Procurado novamente pela reportagem, ele não quis tratar da nova ação. Comentou apenas o fato de a montadora ter negado a responsabilidade durante o processo do MPT. “Não era o filho deles que ficou na situação que nós ficou, Se não, teriam uma outra posição”, disse.
As denúncias sobre violência na fazenda foram feitas à época por parlamentares, sindicalistas e membros da igreja católica. Em 1984, telegramas enviados por deputados federais e estaduais ao Judiciário do Pará relatavam trabalhadores impedidos de sair da propriedade, além de crianças e adolescentes submetidos a trabalhos forçados em função de dívidas fraudulentas.

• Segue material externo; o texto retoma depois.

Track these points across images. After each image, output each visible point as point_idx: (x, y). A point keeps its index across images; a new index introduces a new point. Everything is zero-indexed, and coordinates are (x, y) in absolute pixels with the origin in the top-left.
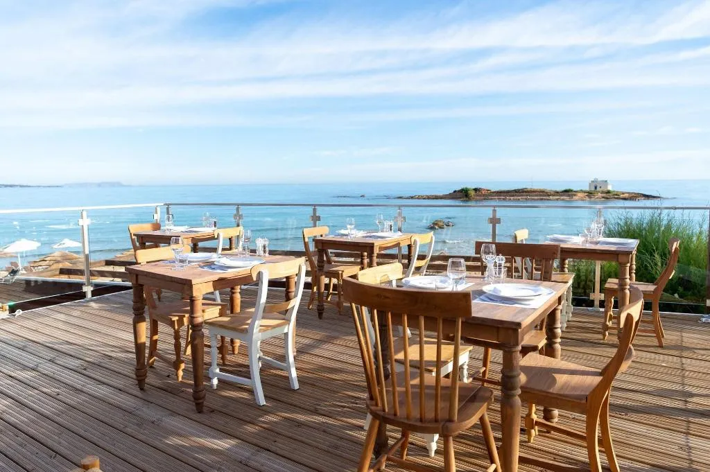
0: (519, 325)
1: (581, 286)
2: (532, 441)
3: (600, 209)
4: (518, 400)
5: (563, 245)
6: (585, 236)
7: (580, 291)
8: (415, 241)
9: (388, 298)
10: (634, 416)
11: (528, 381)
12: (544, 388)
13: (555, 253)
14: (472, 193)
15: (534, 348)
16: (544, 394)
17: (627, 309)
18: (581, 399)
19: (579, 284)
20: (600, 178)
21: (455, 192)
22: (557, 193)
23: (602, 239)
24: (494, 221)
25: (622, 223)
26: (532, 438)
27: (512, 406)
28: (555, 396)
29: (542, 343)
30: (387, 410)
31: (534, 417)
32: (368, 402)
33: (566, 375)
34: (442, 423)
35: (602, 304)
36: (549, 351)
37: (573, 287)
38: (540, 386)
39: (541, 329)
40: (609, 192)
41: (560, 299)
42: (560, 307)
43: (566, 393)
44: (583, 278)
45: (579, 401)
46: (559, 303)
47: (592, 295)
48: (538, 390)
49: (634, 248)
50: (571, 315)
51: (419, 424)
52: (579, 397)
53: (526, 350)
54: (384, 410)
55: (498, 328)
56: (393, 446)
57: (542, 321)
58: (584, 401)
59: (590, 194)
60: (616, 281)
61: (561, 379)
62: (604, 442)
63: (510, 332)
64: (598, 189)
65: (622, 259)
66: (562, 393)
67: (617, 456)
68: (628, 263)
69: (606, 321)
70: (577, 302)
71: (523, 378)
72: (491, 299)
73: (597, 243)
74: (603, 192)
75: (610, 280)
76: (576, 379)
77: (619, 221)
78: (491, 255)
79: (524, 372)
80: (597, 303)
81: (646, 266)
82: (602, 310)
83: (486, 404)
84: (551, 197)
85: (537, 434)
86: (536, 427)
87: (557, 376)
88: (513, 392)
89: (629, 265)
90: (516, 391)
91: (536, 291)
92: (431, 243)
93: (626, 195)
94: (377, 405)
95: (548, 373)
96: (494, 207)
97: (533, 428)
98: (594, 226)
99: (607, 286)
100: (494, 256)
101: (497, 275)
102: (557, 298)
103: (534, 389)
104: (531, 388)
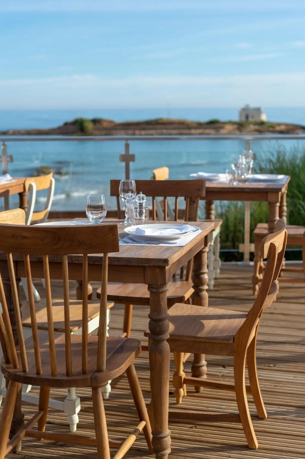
0: (166, 261)
1: (230, 239)
2: (181, 402)
3: (248, 140)
4: (166, 346)
5: (208, 185)
6: (232, 173)
7: (229, 244)
8: (31, 187)
9: (26, 237)
10: (282, 366)
11: (176, 329)
12: (193, 334)
13: (200, 190)
14: (90, 126)
15: (181, 299)
16: (192, 339)
17: (270, 239)
18: (228, 340)
19: (227, 237)
20: (253, 105)
21: (66, 124)
22: (200, 125)
23: (250, 176)
24: (127, 158)
25: (274, 160)
26: (181, 399)
27: (161, 352)
28: (204, 340)
29: (189, 293)
30: (27, 371)
31: (183, 374)
32: (4, 366)
33: (213, 321)
34: (91, 374)
35: (252, 256)
36: (196, 299)
37: (220, 237)
38: (189, 332)
39: (187, 279)
40: (262, 123)
41: (206, 239)
42: (207, 249)
43: (215, 335)
44: (232, 228)
45: (226, 342)
46: (206, 245)
47: (241, 246)
48: (186, 336)
49: (283, 185)
50: (219, 271)
51: (66, 378)
52: (227, 339)
53: (171, 302)
54: (24, 371)
55: (144, 266)
56: (30, 421)
57: (189, 262)
58: (231, 342)
59: (240, 126)
60: (266, 225)
61: (209, 324)
62: (252, 389)
63: (157, 270)
64: (251, 120)
65: (271, 197)
66: (210, 336)
67: (265, 403)
68: (277, 202)
69: (255, 273)
70: (226, 256)
71: (171, 327)
72: (134, 241)
73: (245, 181)
74: (255, 124)
75: (260, 225)
76: (224, 323)
77: (271, 158)
78: (130, 194)
79: (171, 322)
80: (247, 256)
81: (299, 209)
82: (252, 263)
83: (134, 353)
84: (193, 131)
85: (186, 395)
86: (185, 385)
87: (205, 322)
88: (162, 336)
89: (278, 204)
90: (164, 336)
91: (181, 230)
92: (50, 188)
93: (283, 128)
94: (15, 367)
95: (197, 320)
96: (127, 139)
97: (181, 387)
98: (243, 160)
99: (257, 231)
100: (134, 196)
101: (138, 217)
102: (204, 237)
103: (182, 336)
104: (179, 336)
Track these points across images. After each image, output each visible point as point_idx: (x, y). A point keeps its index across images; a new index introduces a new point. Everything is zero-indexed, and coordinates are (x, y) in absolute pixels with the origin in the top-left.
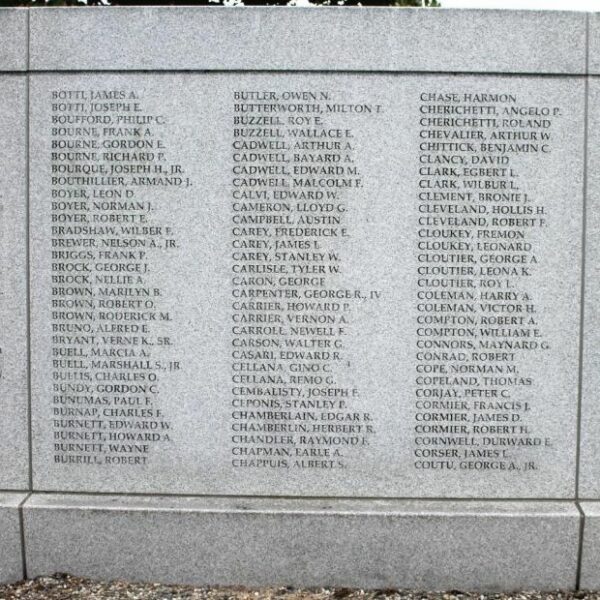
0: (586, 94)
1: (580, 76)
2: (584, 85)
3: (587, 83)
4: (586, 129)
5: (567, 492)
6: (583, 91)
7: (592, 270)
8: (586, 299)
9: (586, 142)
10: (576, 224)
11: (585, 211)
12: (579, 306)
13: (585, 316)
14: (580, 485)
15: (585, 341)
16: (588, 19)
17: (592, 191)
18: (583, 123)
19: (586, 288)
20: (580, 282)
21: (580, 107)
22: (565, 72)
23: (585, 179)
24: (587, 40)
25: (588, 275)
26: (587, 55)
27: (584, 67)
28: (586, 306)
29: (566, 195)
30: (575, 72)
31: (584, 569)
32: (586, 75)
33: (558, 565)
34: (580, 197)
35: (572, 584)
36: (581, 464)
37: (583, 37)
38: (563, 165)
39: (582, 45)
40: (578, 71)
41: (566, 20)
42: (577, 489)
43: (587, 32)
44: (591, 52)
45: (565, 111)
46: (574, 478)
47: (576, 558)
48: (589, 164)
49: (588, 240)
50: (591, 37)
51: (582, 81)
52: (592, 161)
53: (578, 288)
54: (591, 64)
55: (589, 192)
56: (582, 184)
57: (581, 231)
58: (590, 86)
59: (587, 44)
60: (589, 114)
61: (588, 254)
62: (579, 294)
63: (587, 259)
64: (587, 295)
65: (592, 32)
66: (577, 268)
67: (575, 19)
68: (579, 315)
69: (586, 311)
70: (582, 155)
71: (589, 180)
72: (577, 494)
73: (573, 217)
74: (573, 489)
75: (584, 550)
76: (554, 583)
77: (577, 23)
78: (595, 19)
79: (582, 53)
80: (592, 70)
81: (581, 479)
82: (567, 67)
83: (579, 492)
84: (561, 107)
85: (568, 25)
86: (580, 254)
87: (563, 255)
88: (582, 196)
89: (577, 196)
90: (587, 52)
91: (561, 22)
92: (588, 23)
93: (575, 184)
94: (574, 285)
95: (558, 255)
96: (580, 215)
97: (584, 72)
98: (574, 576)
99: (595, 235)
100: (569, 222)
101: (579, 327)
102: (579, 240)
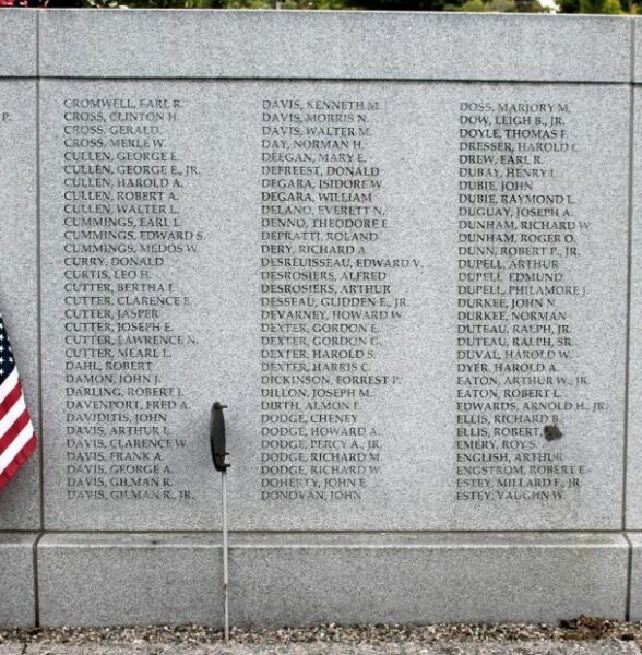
0: (38, 98)
1: (31, 78)
2: (34, 88)
3: (38, 85)
4: (38, 135)
5: (32, 522)
6: (34, 95)
7: (49, 285)
8: (43, 316)
9: (38, 149)
10: (30, 236)
11: (39, 222)
12: (35, 324)
13: (43, 333)
14: (46, 515)
15: (44, 361)
16: (38, 17)
17: (46, 201)
18: (35, 129)
19: (43, 305)
20: (36, 298)
21: (31, 112)
22: (15, 74)
23: (38, 187)
24: (38, 39)
25: (44, 290)
26: (38, 56)
27: (35, 69)
28: (43, 324)
29: (18, 206)
30: (24, 75)
31: (41, 605)
32: (38, 78)
33: (14, 600)
34: (33, 207)
35: (31, 620)
36: (45, 493)
37: (33, 37)
38: (14, 174)
39: (32, 45)
40: (28, 73)
41: (15, 19)
42: (42, 520)
43: (38, 32)
44: (41, 52)
45: (16, 117)
46: (39, 507)
47: (32, 592)
48: (41, 172)
49: (43, 253)
50: (42, 36)
51: (33, 84)
52: (45, 169)
53: (35, 304)
54: (42, 65)
55: (43, 202)
56: (35, 194)
57: (35, 244)
58: (42, 89)
59: (38, 44)
60: (41, 119)
61: (44, 268)
62: (35, 311)
63: (42, 273)
64: (44, 312)
65: (41, 31)
66: (32, 283)
67: (23, 17)
68: (36, 334)
69: (43, 329)
70: (34, 162)
71: (43, 189)
72: (42, 525)
73: (26, 229)
74: (38, 520)
75: (40, 584)
76: (12, 620)
77: (26, 22)
78: (45, 17)
79: (32, 54)
80: (43, 72)
81: (46, 508)
82: (16, 69)
83: (45, 523)
84: (10, 112)
85: (16, 24)
86: (35, 268)
87: (16, 270)
88: (35, 207)
89: (30, 207)
90: (38, 53)
91: (10, 21)
92: (38, 21)
93: (27, 194)
94: (29, 302)
95: (12, 270)
96: (34, 227)
97: (34, 74)
98: (33, 612)
99: (50, 248)
100: (22, 234)
101: (36, 346)
102: (34, 253)
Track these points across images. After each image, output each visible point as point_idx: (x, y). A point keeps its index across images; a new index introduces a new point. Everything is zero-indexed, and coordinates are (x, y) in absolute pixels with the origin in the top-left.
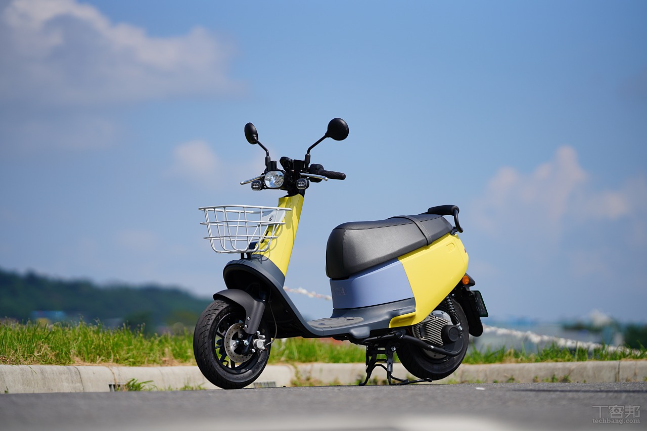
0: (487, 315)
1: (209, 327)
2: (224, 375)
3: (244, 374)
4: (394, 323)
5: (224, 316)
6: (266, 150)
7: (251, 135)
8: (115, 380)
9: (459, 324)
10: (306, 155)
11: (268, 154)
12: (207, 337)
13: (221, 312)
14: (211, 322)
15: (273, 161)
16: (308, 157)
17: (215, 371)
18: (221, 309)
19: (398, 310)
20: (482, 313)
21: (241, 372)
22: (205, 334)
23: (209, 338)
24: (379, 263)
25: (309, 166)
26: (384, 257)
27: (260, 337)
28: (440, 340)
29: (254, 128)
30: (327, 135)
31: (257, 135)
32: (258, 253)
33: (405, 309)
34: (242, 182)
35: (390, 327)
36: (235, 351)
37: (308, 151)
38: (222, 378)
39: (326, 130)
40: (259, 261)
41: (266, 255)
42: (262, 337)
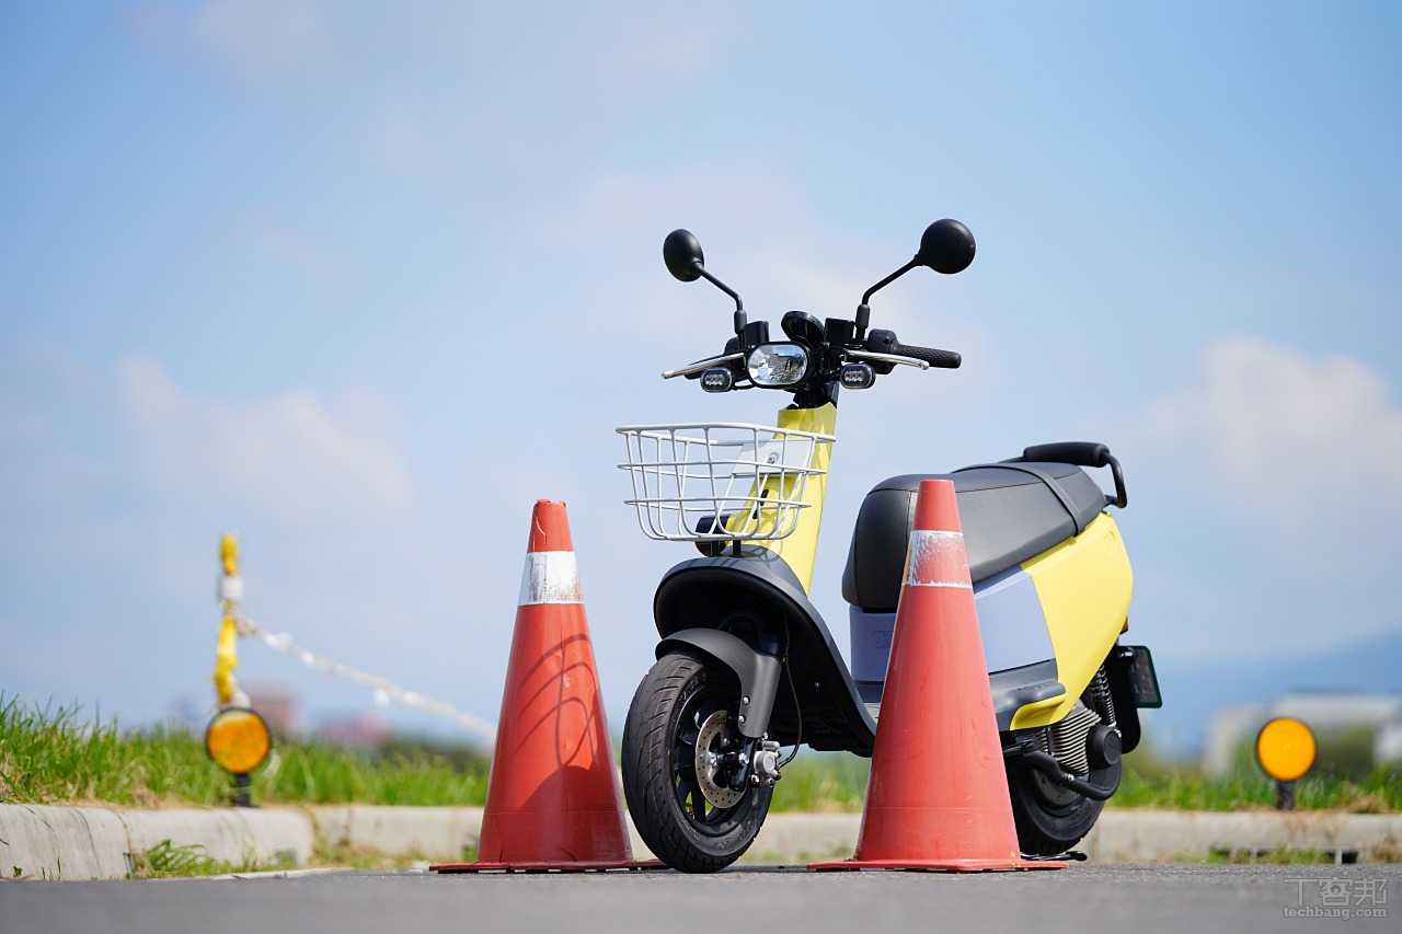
0: (1158, 704)
1: (665, 719)
2: (693, 837)
3: (728, 836)
4: (1023, 718)
5: (692, 692)
6: (734, 296)
7: (682, 258)
8: (129, 842)
9: (1115, 723)
10: (859, 308)
11: (739, 306)
12: (662, 745)
13: (688, 682)
14: (669, 707)
15: (758, 324)
16: (863, 313)
17: (676, 828)
18: (687, 674)
19: (1032, 688)
20: (1144, 699)
21: (721, 832)
22: (657, 735)
23: (666, 746)
24: (990, 574)
25: (866, 336)
26: (1000, 560)
27: (765, 746)
28: (1082, 761)
29: (693, 242)
30: (918, 261)
31: (702, 258)
32: (756, 543)
33: (1046, 685)
34: (667, 373)
35: (1012, 728)
36: (715, 779)
37: (865, 300)
38: (689, 844)
39: (916, 248)
40: (762, 560)
41: (774, 547)
42: (773, 746)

Agentes da CPT (Comissão Pastoral da Terra), que acompanhavam os casos desde os anos 1980, documentaram violações, articularam denúncias e afirmam ter presenciado episódios de recaptura de trabalhadores que tentaram fugir. Na época, contudo, ninguém foi responsabilizado.
Para o Coletivo Veredas, que atua na defesa dos trabalhadores, as ações individuais permitem reconstruir a memória de cada vítima e conectar a violência da ditadura às violações vivenciadas por trabalhadores rurais nos dias atuais.
Os advogados afirmam que a reparação precisa reconhecer não apenas o passado, mas também os impactos contemporâneos da violência laboral. “Vamos mostrar como as vítimas têm nome e rosto”, diz José Vargas, um dos advogados que assina as petições. “Eles não se sentiram ofendidos pelo que a Volkswagen fez lá atrás, mas pelo que continua fazendo, ao negar a sua responsabilidade. Quando a empresa nega, ela perpetua [a violação]”, afirma.